6.     Which revenues from the IDA are eligible for loan principal and grant funds? 

7.     Are loans able to be secured? 

8.    The mechanism for competing IDAs must be specified because political issues can impair compromise. 

9.     Can the IDA charge a fee for the loans or grant services? Is it based on size of the loan or grant? 

10. The criteria to be considered by the IDA under both programs are subjective and vague. 

11.  Can the proceeds of the loans be used for purposes that are ultra vires the IDA?
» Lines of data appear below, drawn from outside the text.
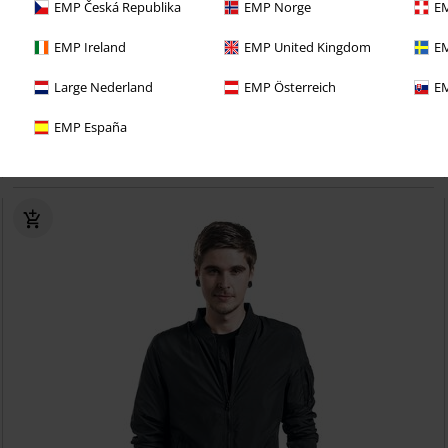
EMP Česká Republika
EMP Norge
EM
EMP Ireland
EMP United Kingdom
EM
Large Nederland
EMP Österreich
EM
%
Fast ausverkauft
EMP España
52,99 €
ab
Basic Bubble Jacket
Urban Classics
Übergangsjacke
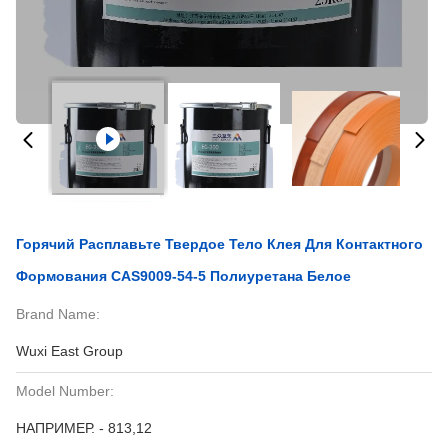
Горячий Расплавьте Твердое Тело Клея Для Контактного
Формования CAS9009-54-5 Полиуретана Белое
Brand Name:
Wuxi East Group
Model Number:
НАПРИМЕР. - 813,12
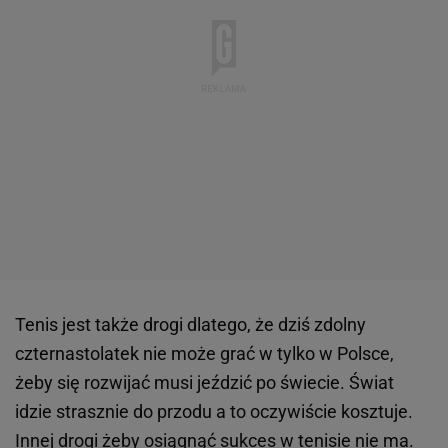
Tenis jest także drogi dlatego, że dziś zdolny
czternastolatek nie może grać w tylko w Polsce,
żeby się rozwijać musi jeździć po świecie. Świat
idzie strasznie do przodu a to oczywiście kosztuje.
Innej drogi żeby osiągnąć sukces w tenisie nie ma.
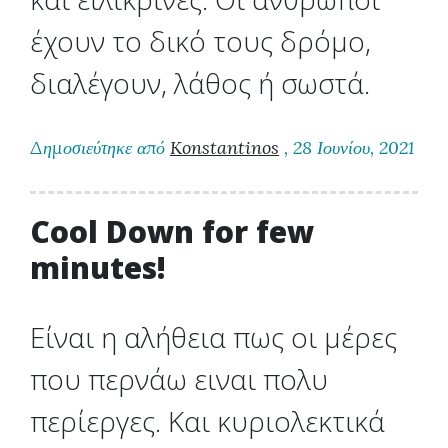
έχουν το δικό τους δρόμο,
διαλέγουν, λάθος ή σωστά.
Δημοσιεύτηκε από
Konstantinos
, 28 Ιουνίου, 2021
Cool Down for few
minutes!
Είναι η αλήθεια πως οι μέρες
που περνάω ειναι πολυ
περίεργες. Και κυριολεκτικά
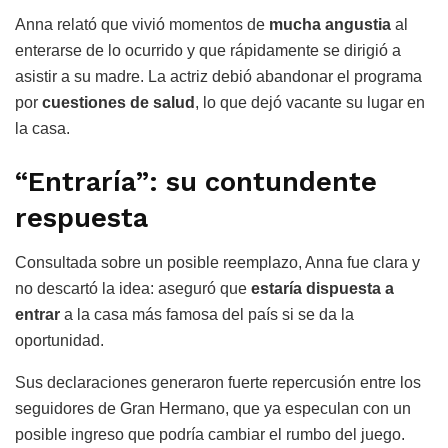
Anna relató que vivió momentos de
mucha angustia
al
enterarse de lo ocurrido y que rápidamente se dirigió a
asistir a su madre. La actriz debió abandonar el programa
por
cuestiones de salud
, lo que dejó vacante su lugar en
la casa.
“Entraría”: su contundente
respuesta
Consultada sobre un posible reemplazo, Anna fue clara y
no descartó la idea: aseguró que
estaría dispuesta a
entrar
a la casa más famosa del país si se da la
oportunidad.
Sus declaraciones generaron fuerte repercusión entre los
seguidores de
Gran Hermano
, que ya especulan con un
posible ingreso que podría cambiar el rumbo del juego.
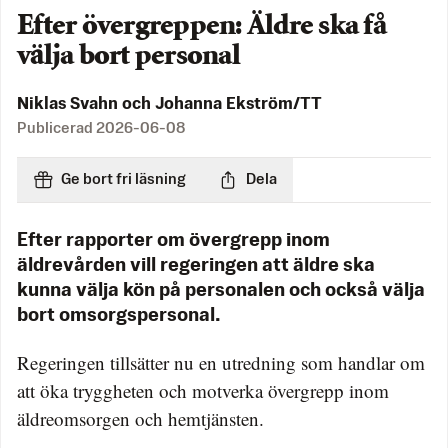
Efter övergreppen: Äldre ska få
välja bort personal
Niklas Svahn och Johanna Ekström/TT
Publicerad
2026-06-08
Ge bort fri läsning
Dela
Efter rapporter om övergrepp inom
äldrevården vill regeringen att äldre ska
kunna välja kön på personalen och också välja
bort omsorgspersonal.
Regeringen tillsätter nu en utredning som handlar om
att öka tryggheten och motverka övergrepp inom
äldreomsorgen och hemtjänsten.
We, at Economic Development Strategies, applaud this effort, but have concerns with the Legislative Initiatives, some of which are memorialized herein. We would prefer a more comprehensive reworking of the IDA enabling legislation that would (i) allow and not for profit uses as of rights and eliminate the prohibition on civic facility financial assistance ; (ii) allow retail uses as of right for straight lease purposes and (iii) make the loan and grant provisions permanent.